Hi internet friends, I’ve been seen this guy, Jeffrey, for about 5 months now. We get along intellectually through conversations, and have similar life philosophies and values. At this point, I’m really starting to consider him seriously as a potential life partner.

Things are going well in general, but I’m feeling a wall when it comes to understanding his emotions. Whether it is me asking about his previous relationships, or asking him about his feelings for me, he’s quiet and can’t express his feelings, or is not comfortable expressing how he feels. With his previous relationships, it’s a lot of “I don’t want to talk about it” (which I do want to respect his boundaries). But when it comes to talking about where we’re headed, Jeffrey can only say “I think it’s been going well.” When I ask about how he feels about me, he’s silent. And when I express to him that I don’t get a clear sense of how he feels about me, he can only say “I don’t think that’s true.” It’s tough for me to date someone that is inexpressive in this way.

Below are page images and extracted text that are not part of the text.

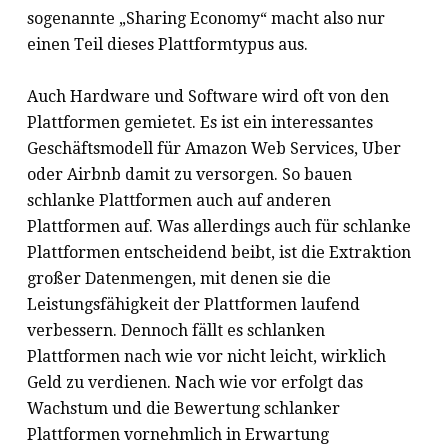
sogenannte „Sharing Economy“ macht also nur
einen Teil dieses Plattformtypus aus.
Auch Hardware und Software wird oft von den
Plattformen gemietet. Es ist ein interessantes
Geschäftsmodell für Amazon Web Services, Uber
oder Airbnb damit zu versorgen. So bauen
schlanke Plattformen auch auf anderen
Plattformen auf. Was allerdings auch für schlanke
Plattformen entscheidend beibt, ist die Extraktion
großer Datenmengen, mit denen sie die
Leistungsfähigkeit der Plattformen laufend
verbessern. Dennoch fällt es schlanken
Plattformen nach wie vor nicht leicht, wirklich
Geld zu verdienen. Nach wie vor erfolgt das
Wachstum und die Bewertung schlanker
Plattformen vornehmlich in Erwartung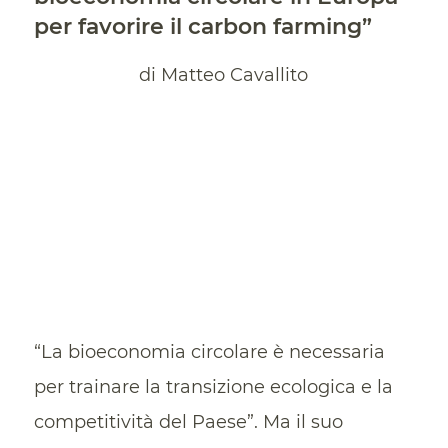
per favorire il carbon farming”
di Matteo Cavallito
“La bioeconomia circolare è necessaria
per trainare la transizione ecologica e la
competitività del Paese”. Ma il suo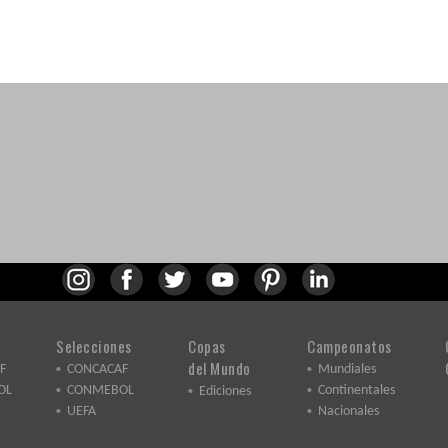
Selecciones
Copas
Campeonatos
del Mundo
F
CONCACAF
Mundiales
OL
CONMEBOL
Continentales
Ediciones
UEFA
Nacionales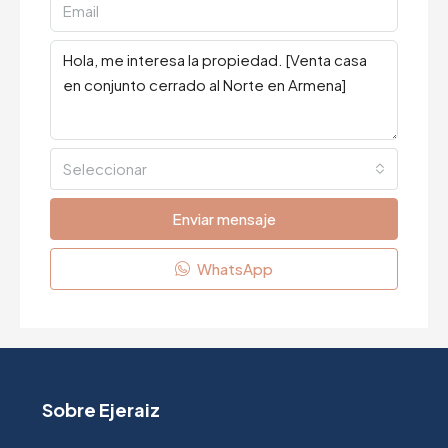
Seleccionar
Enviar mensaje
WhatsApp
Sobre Ejeraiz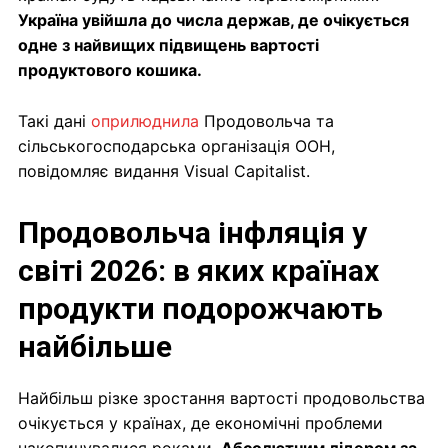
Україна увійшла до числа держав, де очікується
одне з найвищих підвищень вартості
продуктового кошика.
Такі дані
оприлюднила
Продовольча та
сільськогосподарська організація ООН,
повідомляє видання Visual Capitalist.
Продовольча інфляція у
світі 2026: в яких країнах
продукти подорожчають
найбільше
Найбільш різке зростання вартості продовольства
очікується у країнах, де економічні проблеми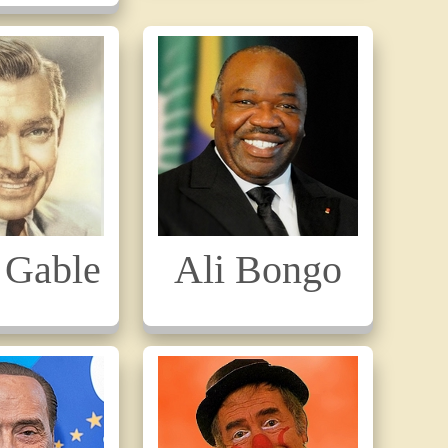
 Gable
Ali Bongo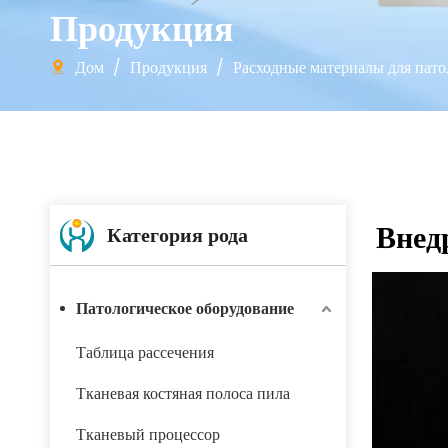
Продукция
Дом
/
Продукция
/
Расходные материалы для пат
Внед
Категория рода
Патологическое оборудование
Таблица рассечения
Тканевая костяная полоса пила
Тканевый процессор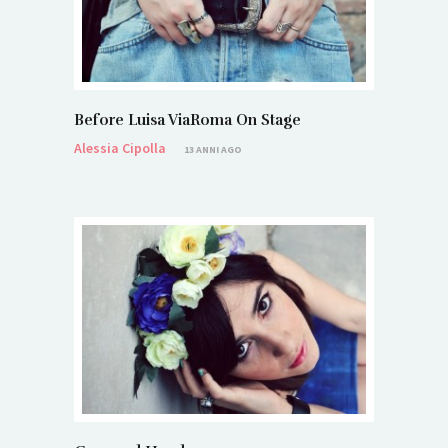
Before Luisa ViaRoma On Stage
Alessia Cipolla
13 ANNI AGO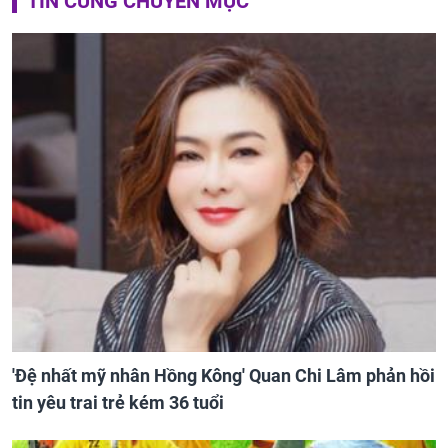
TIN CÙNG CHUYÊN MỤC
'Đệ nhất mỹ nhân Hồng Kông' Quan Chi Lâm phản hồi
tin yêu trai trẻ kém 36 tuổi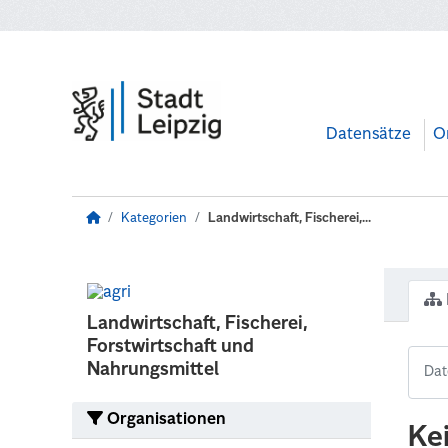
Zum Hauptinhalt wechseln
Datensätze
O
Kategorien
Landwirtschaft, Fischerei,...
Landwirtschaft, Fischerei,
Forstwirtschaft und
Nahrungsmittel
Organisationen
Ke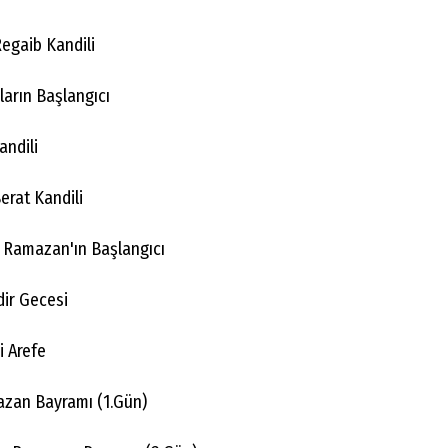
egaib Kandili
arın Başlangıcı
andili
erat Kandili
 Ramazan'ın Başlangıcı
ir Gecesi
 Arefe
zan Bayramı (1.Gün)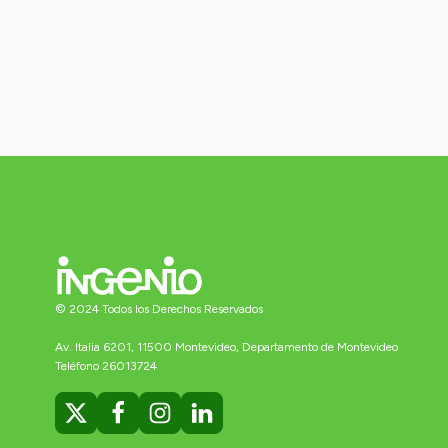
© 2024 Todos los Derechos Reservados
Av. Italia 6201, 11500 Montevideo, Departamento de Montevideo
Teléfono 26013724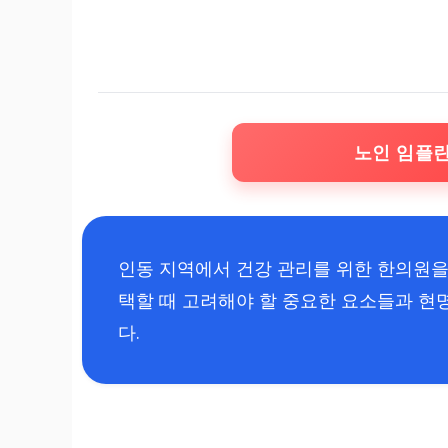
노인 임플
인동 지역에서 건강 관리를 위한 한의원을
택할 때 고려해야 할 중요한 요소들과 
다.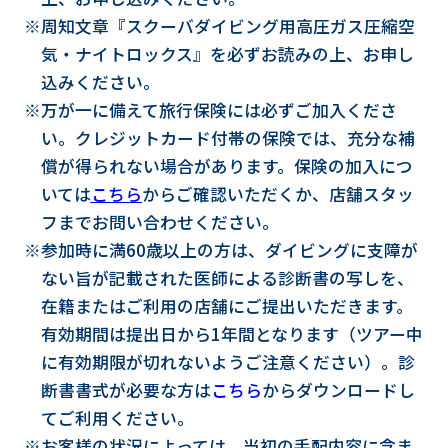
※周知文章『スクーバダイビング用高圧ガス圧縮空
気・ナイトロックス』を必ずお読みの上、お申し
込みください。
※万が一に備えて旅行保険には必ずご加入くださ
い。クレジットカード付帯の保険では、充分な補
償が得られない場合があります。保険の加入につ
いては
こちら
からご確認いただくか、店舗スタッ
フまでお問い合わせください。
※参加時に満60歳以上の方は、ダイビングに支障が
ない旨が記載された医師による診断書の写しを、
在籍またはご利用の店舗にご提出いただきます。
有効期間は提出日から1年間となります（ツアー中
に有効期限が切れないようご注意ください）。診
断書書式が必要な方は
こちら
からダウンロードし
てご利用ください。
※お客様の状況によっては、当初の手配内容に含ま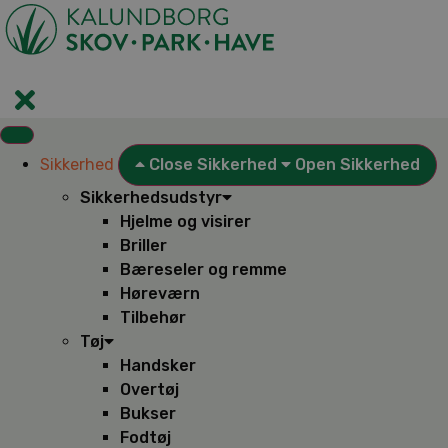
Videre
til
indhold
Sikkerhed
Close Sikkerhed
Open Sikkerhed
Sikkerhedsudstyr
Hjelme og visirer
Briller
Bæreseler og remme
Høreværn
Tilbehør
Tøj
Handsker
Overtøj
Bukser
Fodtøj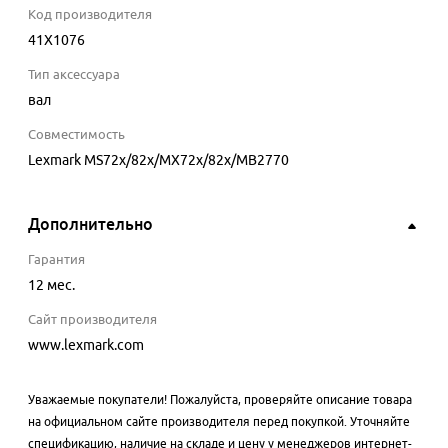
Код производителя
41X1076
Тип аксессуара
вал
Совместимость
Lexmark MS72x/82x/MX72x/82x/MB2770
Дополнительно
Гарантия
12 мес.
Сайт производителя
www.lexmark.com
Уважаемые покупатели! Пожалуйста, проверяйте описание товара
на официальном сайте производителя перед покупкой. Уточняйте
спецификацию, наличие на складе и цену у менеджеров интернет-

I have to give Jeffrey credit that when we’re together, he is consistent, gives me compliments, and there’s plenty of hugs and kisses for physical touch. He takes me to and from the airport, and does lots of acts of service. There is nothing about his behavior that leads me to question his overall intentions otherwise – but I think I prefer for things to be crystal clear. I want to know how he feels about me in words, how serious he is about us, and whether he can also see the possibility of a long term relationship for us.

I’m trying to ask him these questions but I’m getting very little from him, again with the “I think things are going well” and “I’m enjoying my time with you”. Perhaps I’m expecting him to “lead” in the relationship, but he doesn’t really do this through his words and language (which is the clarity I feel I need).

TL;DR – Guy I’ve been seeing is not emotionally expressive, and has hard time sharing his feelings about me.

Is he playing me or is it possible he just has trouble expressing himself? Has anyone else dealt with an unexpressive guy like this? How can I get the clarity I need if he is someone that is uncomfortable or incapable of expressing emotion?

2 comments
  1. 35m here. I went most of my adult life exactly like this. Expressing feelings was not part of my upbringing; feelings were meant to be contained and repressed, especially negative ones.

    It sounds to me like expressing feelings is uncomfortable territory for your partner. He has them, but expressing them requires a skill he has yet to develop. He doesn’t have the tools, the vocabulary, and he’s gone through his childhood and adult life without a need for it, so he may have a hard time understanding it to be something worthwhile.

  2. >he is consistent, gives me compliments, and there’s plenty of hugs and kisses for physical touch. He takes me to and from the airport, and does lots of acts of service. There is nothing about his behavior that leads me to question his overall intentions otherwise

    “Don’t watch the mouth, watch the hands.”